State money stopped being paid on July 1, when Democratic Governor Tom Wolf and State Republican legislative leaders failed to pass a budget. State funds for public libraries, museums and public schools have all stopped.

“We expect to run out of funds in early September. We are working hard to find other funds to keep running.” SCCAP has stopped reimbursing employees for their incurred expenses, such as driving to visit clients, and any other expenses not tied to client support.

Their next step will be to lay off all management employees. “We want to keep providing services as long as possible, but we don’t know where the funds are coming from,” Ms. Shreve said.

She criticized Governor Wolf and the state legislature as well as media for making it appear that human services agencies can simply borrow the money until the budget is passed. Pointing out that under normal circumstances, reimbursements are made by the state 60 to 90 days after agencies provide services, “we already have to borrow money, and getting more money is not easy and it is costly,” Shreve said. “Everything we borrow means cuts to future services.”

Shreve explained that this was not just affecting her agency, “it is affecting everyone in the state. There are many agencies which are smaller than us and don’t have the access to any credit.”

Adams and Franklin Counties have seen a rapid increase in unemployment and poverty. Overall wages have dropped, as many better-paying manufacturing jobs have been lost. Over one in five live below the poverty level in Chambersburg, Franklin County’s largest municipality, and in Gettysburg, the largest city in Adams County, more than one in three are in poverty.

SCCAP provides assistance to 30,000 people a year, on basically the same budget as 10 years ago, when they serviced 15,000. “We have seen a steady increase in use,” Shreve said. In referring to the recession of 2008, “we are seeing a lot of new people who never needed help before.”

Since July 1, when the 2013-14 budget expired, only essential services and employee salaries are being paid. Such services include state prisons, the state police and the parole systems.

The state’s 500 school districts are not receiving their state funding, which accounts for about 37 percent of their budget. Most schools rely heavily on local taxes and should not start running out of money until later in the year, after they open in a few weeks. However, school districts are also not receiving any of the capital-spending budget needed for buildings.

Wolf submitted his first budget in March, which included an additional $400 million for education and $100 million for special education. Wolf’s budget also included a severance tax on gas drilling in the state and increases in both the income tax and sales tax.

In the past five years, huge cuts to education funding have taken place, leading to the layoffs of 20,000 teachers and school employees, the cutting of art, music and sports as well as many core classes such as math, science, English and foreign languages. Many schools have been closed in that period.
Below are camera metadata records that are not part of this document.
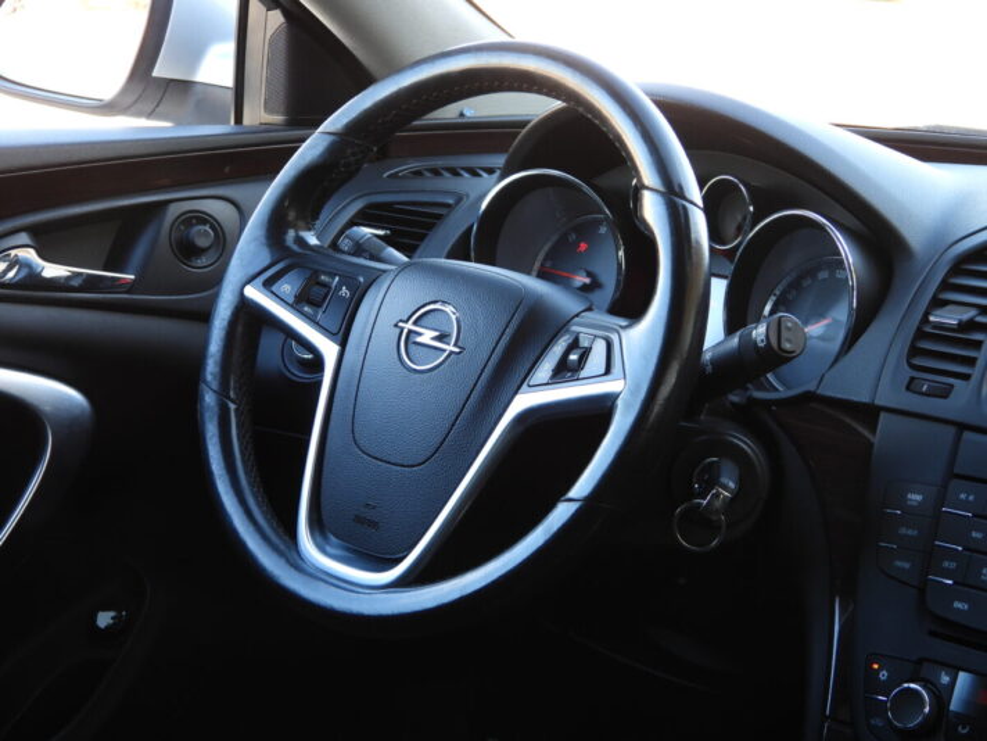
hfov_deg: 26.0
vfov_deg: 19.6
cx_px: 494
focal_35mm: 75
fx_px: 2138
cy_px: 370
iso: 200
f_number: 3.5
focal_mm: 13.5
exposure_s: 1/60
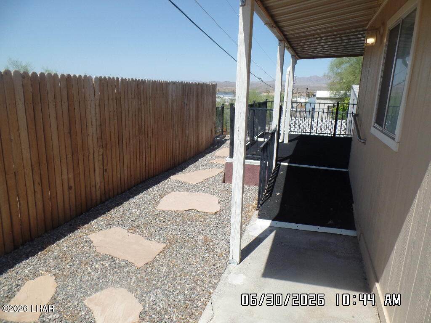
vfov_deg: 58.9
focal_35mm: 23
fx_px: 286
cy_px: 162
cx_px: 216
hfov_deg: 73.9
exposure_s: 1/1000
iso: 80
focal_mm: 4.1
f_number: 3.5
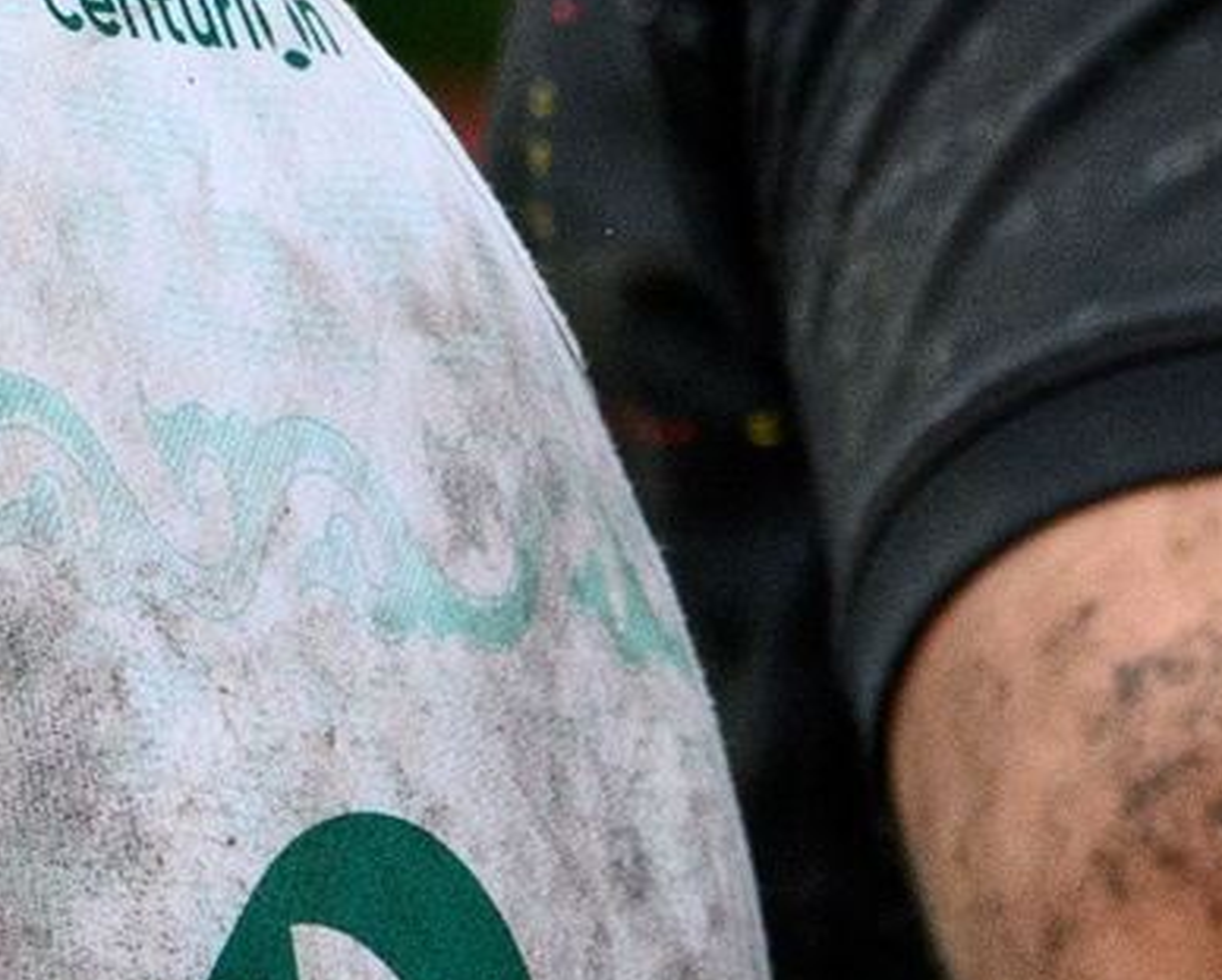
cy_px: -373
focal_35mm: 1297
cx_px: -2251
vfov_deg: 1.2
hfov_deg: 1.5
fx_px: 46943
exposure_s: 1/2500
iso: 1250
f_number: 5.6
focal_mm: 160
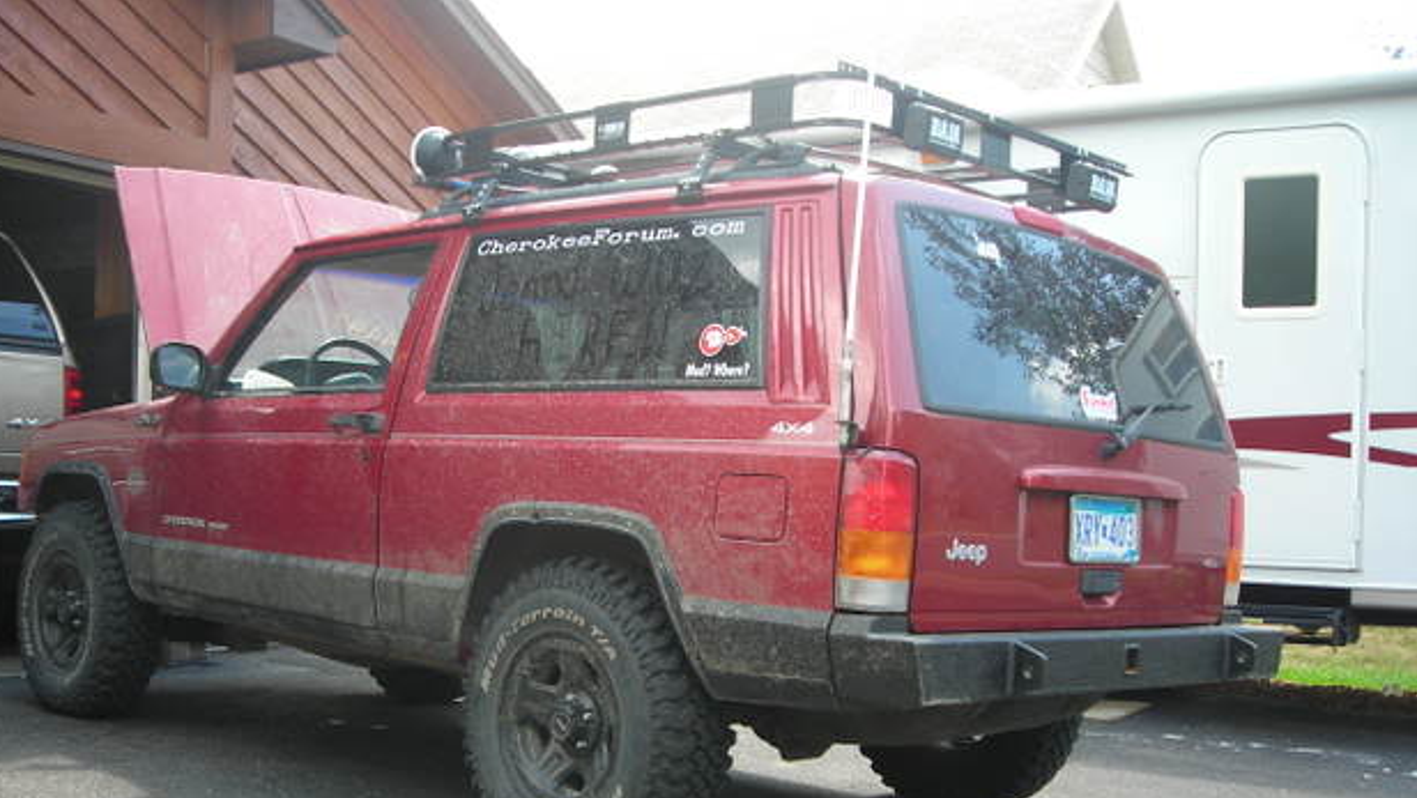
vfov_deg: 27.7
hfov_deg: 47.3
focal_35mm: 43
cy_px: 494
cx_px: 683
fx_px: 1616
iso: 50
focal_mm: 6.3
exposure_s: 1/82.2
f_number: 3.2
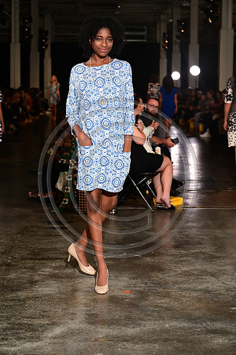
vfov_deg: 26.0
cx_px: 118
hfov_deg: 17.5
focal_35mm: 78
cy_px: 178
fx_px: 768
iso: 1000
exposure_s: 1/160
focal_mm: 78
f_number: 6.3
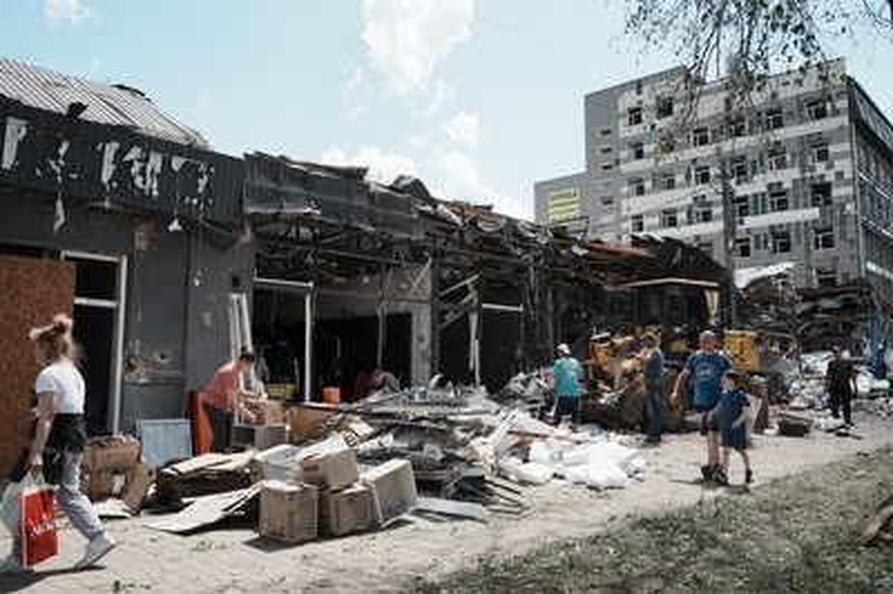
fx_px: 694
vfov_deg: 46.3
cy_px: 297
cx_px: 446
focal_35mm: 28
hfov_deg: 65.5
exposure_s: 1/400
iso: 100
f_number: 7.1
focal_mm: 28
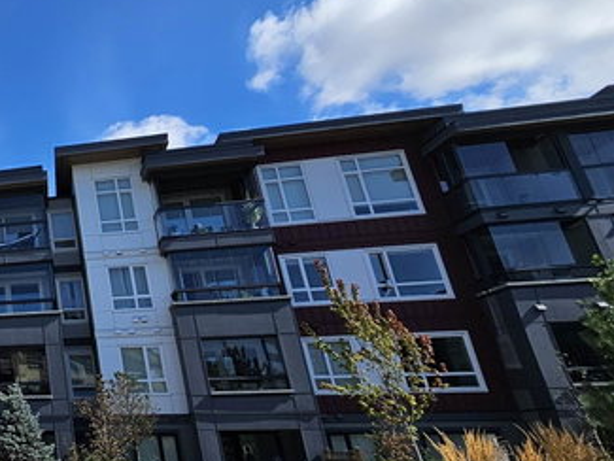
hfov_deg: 39.2
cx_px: -140
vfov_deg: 44.2
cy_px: 221
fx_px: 568
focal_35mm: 32
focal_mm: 2.2
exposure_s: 1/3160
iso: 50
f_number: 2.2
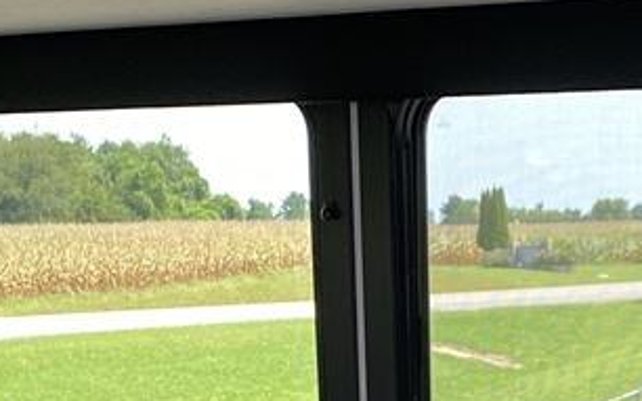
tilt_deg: -18.3
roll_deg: +2.4
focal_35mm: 108
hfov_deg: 19.3
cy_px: 934
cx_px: 407
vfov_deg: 10.5
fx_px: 1889
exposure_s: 1/121
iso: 64
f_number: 1.8
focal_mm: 4.25
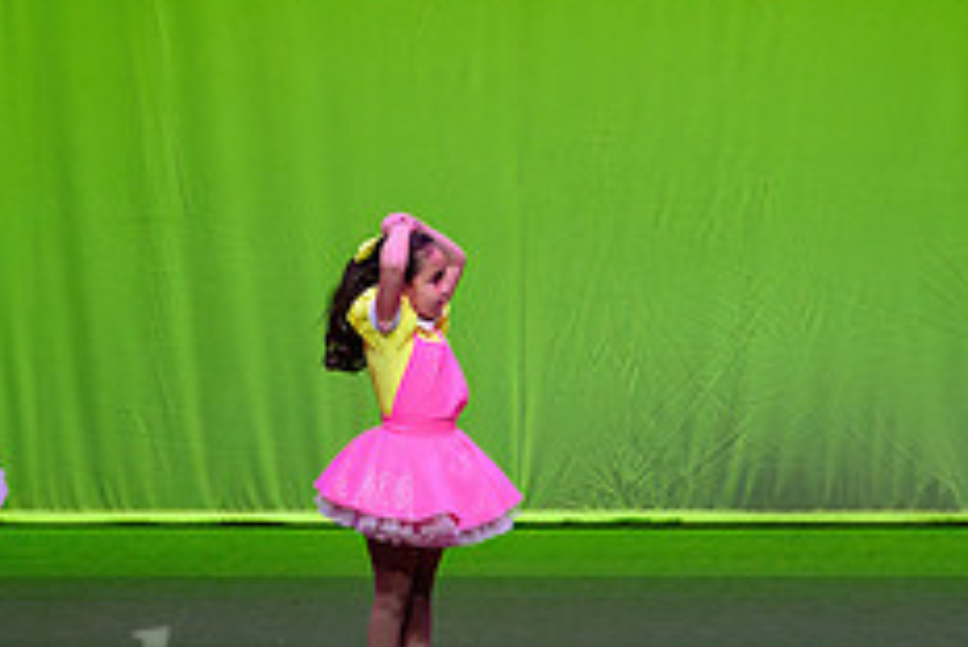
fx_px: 7533
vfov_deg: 4.9
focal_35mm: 280
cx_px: 560
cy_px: 69
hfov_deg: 7.4
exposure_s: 1/400
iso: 1250
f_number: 2.8
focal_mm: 100
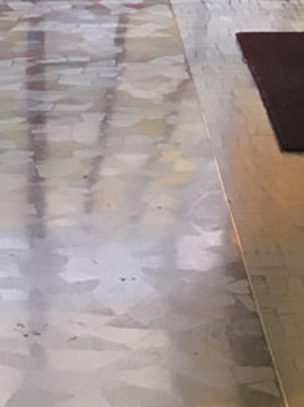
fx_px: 2146
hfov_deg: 8.1
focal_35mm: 183
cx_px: 45
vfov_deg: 9.5
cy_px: -614
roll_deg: -0.5
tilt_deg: +6.0
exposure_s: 1/33
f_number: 2.2
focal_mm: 4.15
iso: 80
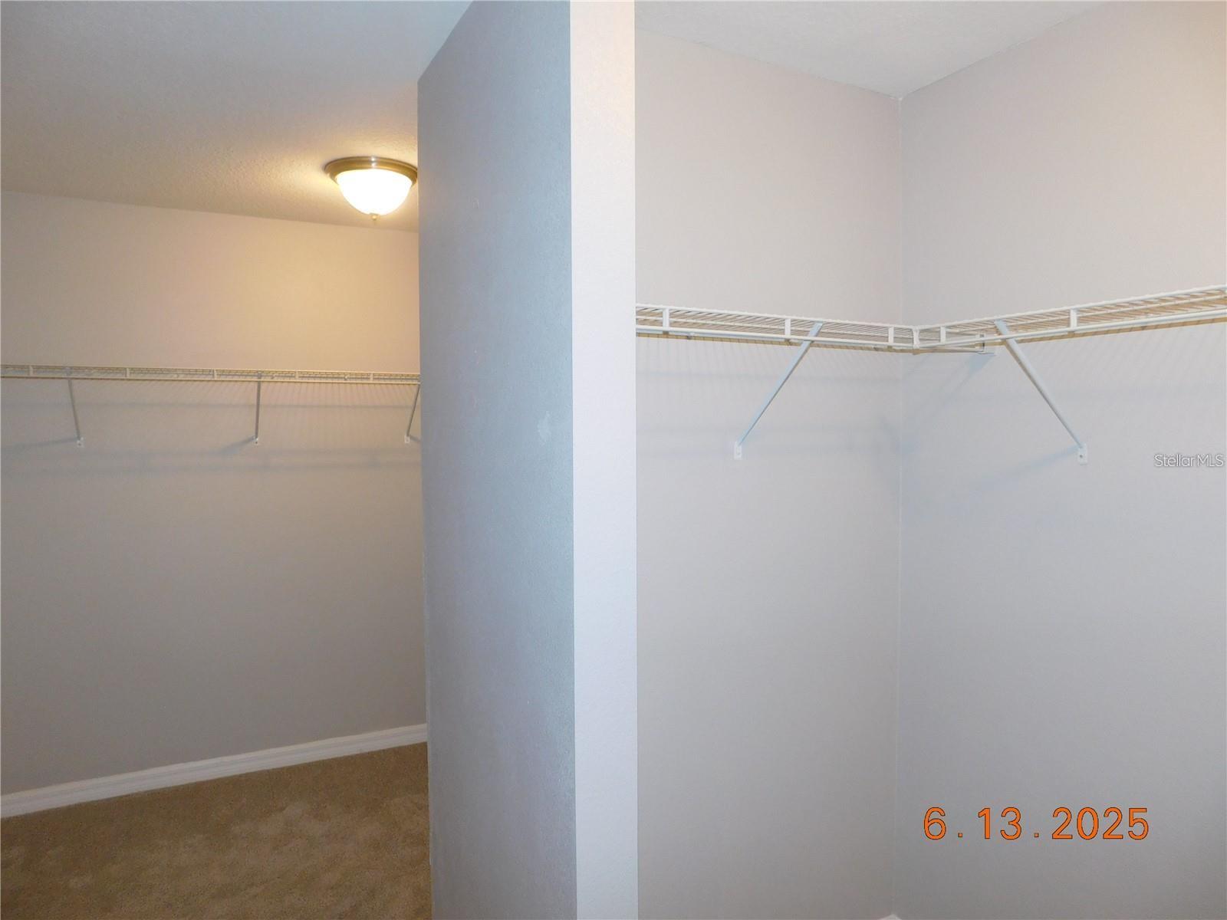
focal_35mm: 23
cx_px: 614
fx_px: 815
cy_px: 460
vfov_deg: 58.9
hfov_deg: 73.9
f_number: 3
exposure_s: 1/30
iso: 200
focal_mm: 4
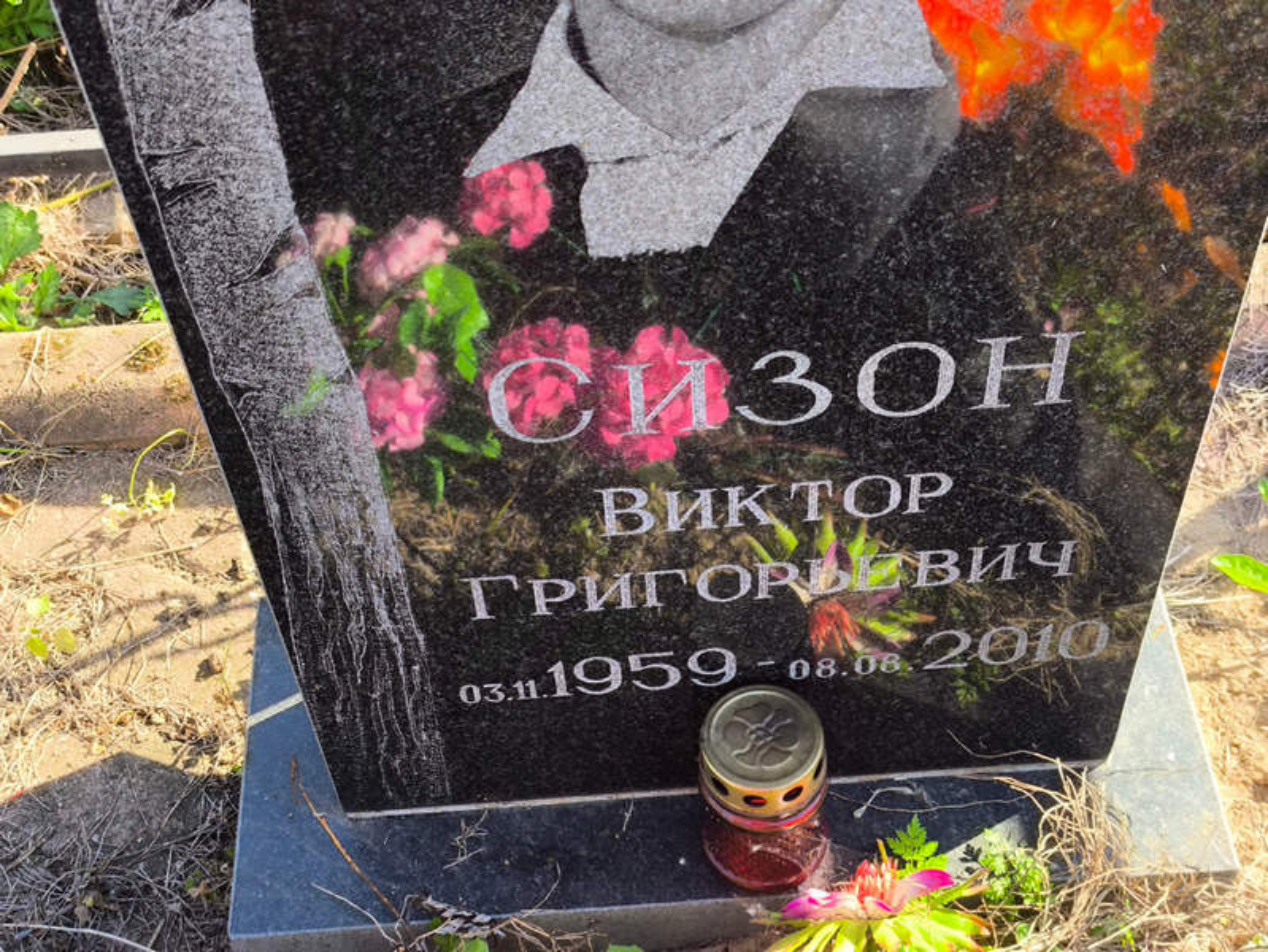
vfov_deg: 29.1
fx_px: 1832
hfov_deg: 38.2
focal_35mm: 50
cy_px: 476
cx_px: 634
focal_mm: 4.71
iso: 50
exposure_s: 1/233
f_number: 1.7
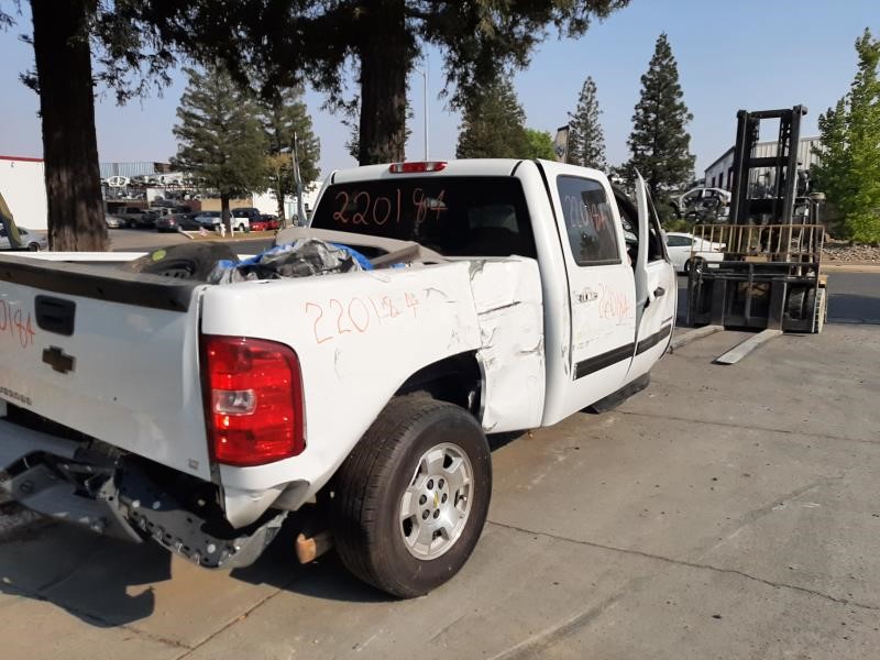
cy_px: 330
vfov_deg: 53.1
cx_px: 440
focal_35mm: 26
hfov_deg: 67.3
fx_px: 661
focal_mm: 3.93
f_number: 1.7
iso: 40
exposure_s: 1/4878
Hostility to the education cuts throughout the state is primarily credited for Wolf’s election victory in 2014.

While billed as the greatest increase in state funding for education, in reality it falls far short of the billions cut and much of it would be offset by local school district’s loss of property tax revenues. In addition, the increase in the income and sales tax will fall primarily upon the working class and poor.

Both houses of the Republican-controlled legislature rejected Wolf’s tax increases. Instead, they proposed fewer funds for education and cuts in the pensions for state workers and school employees. The proposed pension schemes would force all newly hired workers out of a defined benefit pension plan and into a 401k-style plan based on employee contributions.

After not having any meetings for weeks, Wolf and the legislature have met several times in the past few days to attempt to resolve education funding levels and pension cuts. In those discussions, Wolf proposed keeping the existing pensions for current workers and accepting a 401k pension plan for newly hired state and school employees making over $100,000 a year.